Given that the HPV virus family is one of the most common in the US, (the CDC says that somewhere between 50 and 80% of the entire US population will have the infection at some point in their lives) and documentation of infection through things such as aerosol dispersion completely unproven and undocumented, I would speculate that that would not be a likely risk. Especially given difficulty for an episomal viral dna to initiate a new infection, the likelihood that a medical or dental professional would be more at risk than the already high rate that the general population is, seems like over thinking it. I am not dismissing this, I just feel that even in monogamous relationships, and the unknown of whether this virus has a decades long latency period, the likely hood that a person over 30 for instance not to have been exposed through conventional means (and had their immune systems respond to it) seems unlikely. Anyway, the likelihood that the ENT came in contact with the virus through the same mechanisms that everyone else does, seems more likely than though gloved and masked contact with an infected patient.

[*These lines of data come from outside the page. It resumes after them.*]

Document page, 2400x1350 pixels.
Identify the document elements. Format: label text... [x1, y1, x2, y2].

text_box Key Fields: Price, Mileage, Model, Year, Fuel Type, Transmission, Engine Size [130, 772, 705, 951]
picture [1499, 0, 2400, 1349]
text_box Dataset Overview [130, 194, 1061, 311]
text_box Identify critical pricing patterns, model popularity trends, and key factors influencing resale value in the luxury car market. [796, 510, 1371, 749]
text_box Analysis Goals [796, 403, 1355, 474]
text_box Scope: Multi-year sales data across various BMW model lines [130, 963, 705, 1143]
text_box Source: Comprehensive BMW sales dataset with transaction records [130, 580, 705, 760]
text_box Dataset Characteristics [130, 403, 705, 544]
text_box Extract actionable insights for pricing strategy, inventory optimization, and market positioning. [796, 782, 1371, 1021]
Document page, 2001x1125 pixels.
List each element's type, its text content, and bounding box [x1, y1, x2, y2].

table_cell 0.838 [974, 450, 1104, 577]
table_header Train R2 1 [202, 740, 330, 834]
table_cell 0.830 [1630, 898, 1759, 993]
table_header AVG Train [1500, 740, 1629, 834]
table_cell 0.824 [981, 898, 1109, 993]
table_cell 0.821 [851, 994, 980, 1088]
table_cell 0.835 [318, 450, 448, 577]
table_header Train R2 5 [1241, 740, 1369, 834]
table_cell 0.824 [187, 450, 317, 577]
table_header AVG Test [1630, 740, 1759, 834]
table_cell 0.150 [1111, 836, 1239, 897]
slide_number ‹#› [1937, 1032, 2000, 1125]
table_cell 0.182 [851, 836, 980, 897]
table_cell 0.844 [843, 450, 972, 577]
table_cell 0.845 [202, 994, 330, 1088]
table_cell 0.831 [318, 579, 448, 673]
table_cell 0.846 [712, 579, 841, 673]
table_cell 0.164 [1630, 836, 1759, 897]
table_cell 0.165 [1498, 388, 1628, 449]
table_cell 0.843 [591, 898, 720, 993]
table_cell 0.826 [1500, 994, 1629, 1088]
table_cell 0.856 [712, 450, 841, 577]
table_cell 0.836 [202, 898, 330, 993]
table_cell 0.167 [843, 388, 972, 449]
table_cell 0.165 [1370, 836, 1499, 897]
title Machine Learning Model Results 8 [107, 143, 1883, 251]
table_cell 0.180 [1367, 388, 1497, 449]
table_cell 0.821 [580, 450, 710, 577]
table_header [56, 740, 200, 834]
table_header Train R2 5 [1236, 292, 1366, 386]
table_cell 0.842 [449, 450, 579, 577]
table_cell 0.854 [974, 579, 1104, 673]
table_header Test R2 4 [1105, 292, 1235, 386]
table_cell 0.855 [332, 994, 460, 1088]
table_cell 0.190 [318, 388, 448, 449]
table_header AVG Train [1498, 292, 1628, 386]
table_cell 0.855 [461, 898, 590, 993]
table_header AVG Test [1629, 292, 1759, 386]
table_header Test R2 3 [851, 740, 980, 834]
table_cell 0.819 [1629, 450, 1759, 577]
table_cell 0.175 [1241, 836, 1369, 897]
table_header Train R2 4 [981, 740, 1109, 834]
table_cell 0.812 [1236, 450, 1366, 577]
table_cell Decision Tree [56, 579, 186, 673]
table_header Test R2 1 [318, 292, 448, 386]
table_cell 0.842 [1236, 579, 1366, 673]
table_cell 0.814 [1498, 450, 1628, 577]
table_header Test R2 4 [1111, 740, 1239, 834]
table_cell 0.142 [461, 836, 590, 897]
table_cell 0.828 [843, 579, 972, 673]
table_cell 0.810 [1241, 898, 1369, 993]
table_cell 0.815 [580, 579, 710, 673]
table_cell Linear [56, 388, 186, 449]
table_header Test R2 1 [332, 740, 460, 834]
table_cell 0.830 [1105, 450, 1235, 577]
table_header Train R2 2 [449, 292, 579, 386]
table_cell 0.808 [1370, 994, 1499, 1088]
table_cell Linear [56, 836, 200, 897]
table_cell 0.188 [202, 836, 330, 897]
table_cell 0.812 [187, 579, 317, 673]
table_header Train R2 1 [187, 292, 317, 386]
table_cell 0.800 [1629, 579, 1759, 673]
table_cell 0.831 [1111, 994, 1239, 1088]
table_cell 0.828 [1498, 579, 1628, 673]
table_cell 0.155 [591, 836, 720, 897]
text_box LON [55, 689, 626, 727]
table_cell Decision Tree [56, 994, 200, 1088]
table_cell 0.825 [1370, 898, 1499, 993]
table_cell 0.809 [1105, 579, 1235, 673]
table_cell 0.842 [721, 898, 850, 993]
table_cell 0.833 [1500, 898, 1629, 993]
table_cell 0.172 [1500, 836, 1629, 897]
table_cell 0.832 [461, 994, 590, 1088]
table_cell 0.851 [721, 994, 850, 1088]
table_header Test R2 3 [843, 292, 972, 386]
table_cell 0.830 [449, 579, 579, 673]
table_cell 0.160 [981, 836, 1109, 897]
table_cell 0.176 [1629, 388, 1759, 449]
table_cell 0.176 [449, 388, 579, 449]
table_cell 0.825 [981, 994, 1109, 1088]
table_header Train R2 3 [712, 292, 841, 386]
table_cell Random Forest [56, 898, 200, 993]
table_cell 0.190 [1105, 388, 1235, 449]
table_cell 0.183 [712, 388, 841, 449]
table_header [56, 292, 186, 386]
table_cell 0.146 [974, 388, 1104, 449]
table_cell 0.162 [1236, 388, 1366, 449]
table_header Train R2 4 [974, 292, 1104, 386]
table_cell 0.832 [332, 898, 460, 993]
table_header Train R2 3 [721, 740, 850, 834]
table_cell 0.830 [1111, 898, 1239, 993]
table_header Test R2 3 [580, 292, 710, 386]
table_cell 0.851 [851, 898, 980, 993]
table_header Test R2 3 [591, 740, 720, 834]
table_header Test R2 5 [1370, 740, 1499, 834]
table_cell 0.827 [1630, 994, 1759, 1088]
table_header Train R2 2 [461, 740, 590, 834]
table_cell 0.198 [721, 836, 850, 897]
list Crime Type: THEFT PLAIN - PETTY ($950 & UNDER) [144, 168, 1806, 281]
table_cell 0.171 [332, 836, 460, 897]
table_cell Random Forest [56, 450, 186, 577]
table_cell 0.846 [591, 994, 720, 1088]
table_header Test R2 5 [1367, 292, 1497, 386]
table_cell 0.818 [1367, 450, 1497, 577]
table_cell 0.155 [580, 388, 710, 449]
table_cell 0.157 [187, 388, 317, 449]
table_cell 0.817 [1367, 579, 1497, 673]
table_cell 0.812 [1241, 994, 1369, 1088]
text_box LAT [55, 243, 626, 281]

Having said all that there are more thing that we do not know about this virus than we do. We do not even yet know the entire life history of the virus and only 3 years ago were we able to culture it outside the body in a petri dish, if that gives you any perspective about how far behind the cure we are on knowledge.

Please give me a call after you read the article in the other thread about vaccinations for already exposed individuals, and for those of us that have already had a malignancy develop from it. Just remember that in the general population 99.1% of all Americans will have an immune system that recognizes HPV16 as a threat, and will get infected and clear the infection - never knowing that it took place, and never developing malignancy as a result of the infection.